A crise dos PPR e fundos de investimento em Portugal
1. A crise financeira. O naufrágio dos PPR e dos fundos de investimento em
geral.
Portugal - anos de propaganda sobre os PPR
Há anos que começou a ouvir-se o canto da sereia da modernidade
sobre a forma como assegurar o rendimento e o nível de vida dos
trabalhadores após a retirada da actividade laboral.

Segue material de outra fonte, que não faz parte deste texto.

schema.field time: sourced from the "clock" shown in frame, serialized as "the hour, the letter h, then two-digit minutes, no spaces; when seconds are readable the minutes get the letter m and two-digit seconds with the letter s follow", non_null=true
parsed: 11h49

Numa primeira fase (finais dos anos 90), surgiram os arautos da falência
da segurança social que, naturalmente, ocultaram o papel do primeiro-
ministro Cavaco Silva na descapitalização da mesma, desviando o
dinheiro retido e adstrito às pensões futuras para colmatar o deficit do
Estado; ou, tolerantes perante as empresas que alegremente se
financiavam retendo as contribuições para a Segurança Social que
acumulava créditos incobráveis, mais tarde cedidos no âmbito da
titularização levada a cabo pela Ferreira Leite em 2003, negócio ruinoso
como se sabe.
Em paralelo, o “mercado”, isto é, o sistema financeiro, oferecia a
possibilidade de se assegurar o futuro através de fundos de pensões, de
capitalização de poupanças, com a habilidade e com as formas
expeditas que se vão observando actualmente com toda a nitidez. Um
dos arautos desse modelo dá pelo nome de Bagão Félix, hoje,
comentador de assuntos económicos que por vezes até parece um
esquerdista.
Era tempo de se falar de plafonamentos dos descontos para a
Segurança Social e de pilares para canalizar dinheiro dos trabalhadores,
mormente dos mais bem pagos, para a gestão privada. O Estado,
sempre muito solícito em tudo o que é apoio à “iniciativa privada”,
passou a conceder benefícios fiscais aos engajados nessa fórmula; o
Estado, prescindia portanto, de receitas para que muitos, entre
assustados e convencidos da bondade do sistema, canalizassem
poupanças para a sanguessuga financeira. Ninguém encontrou nesses
benefícios fonte de deficit, claro está.
A questão é que no mundo financeiro de hoje tudo se baseia em
expectativas, na virtualidade; melhor, numa cadeia de expectativas e
de confiança. A instituição A regista lucros baseados em expectativas,
validadas por empresas de rating e pelas chamadas “casas de
investimento” e aceita títulos emitidos pela instituição B ou coloca títulos
na instituição C baseada em expectativas sobre o funcionamento do
mercado que se tem sempre, não só como infalível mas, como objecto
da crença infantil de que se pode cavalgar uma onda que nunca se
desfaz na areia da praia.
2. E chegou a crise atrás do subprime em Agosto de 2007. Estoirou nos EUA
como poderia ter rebentado na Europa uma vez que a regulação em
ambos os lados do Atlântico é quase nula. Quando o papagaio
Sócrates aponta para os nefastos efeitos na Europa da leviandade da
regulação americana, está a sacudir a água do seu sujo capote.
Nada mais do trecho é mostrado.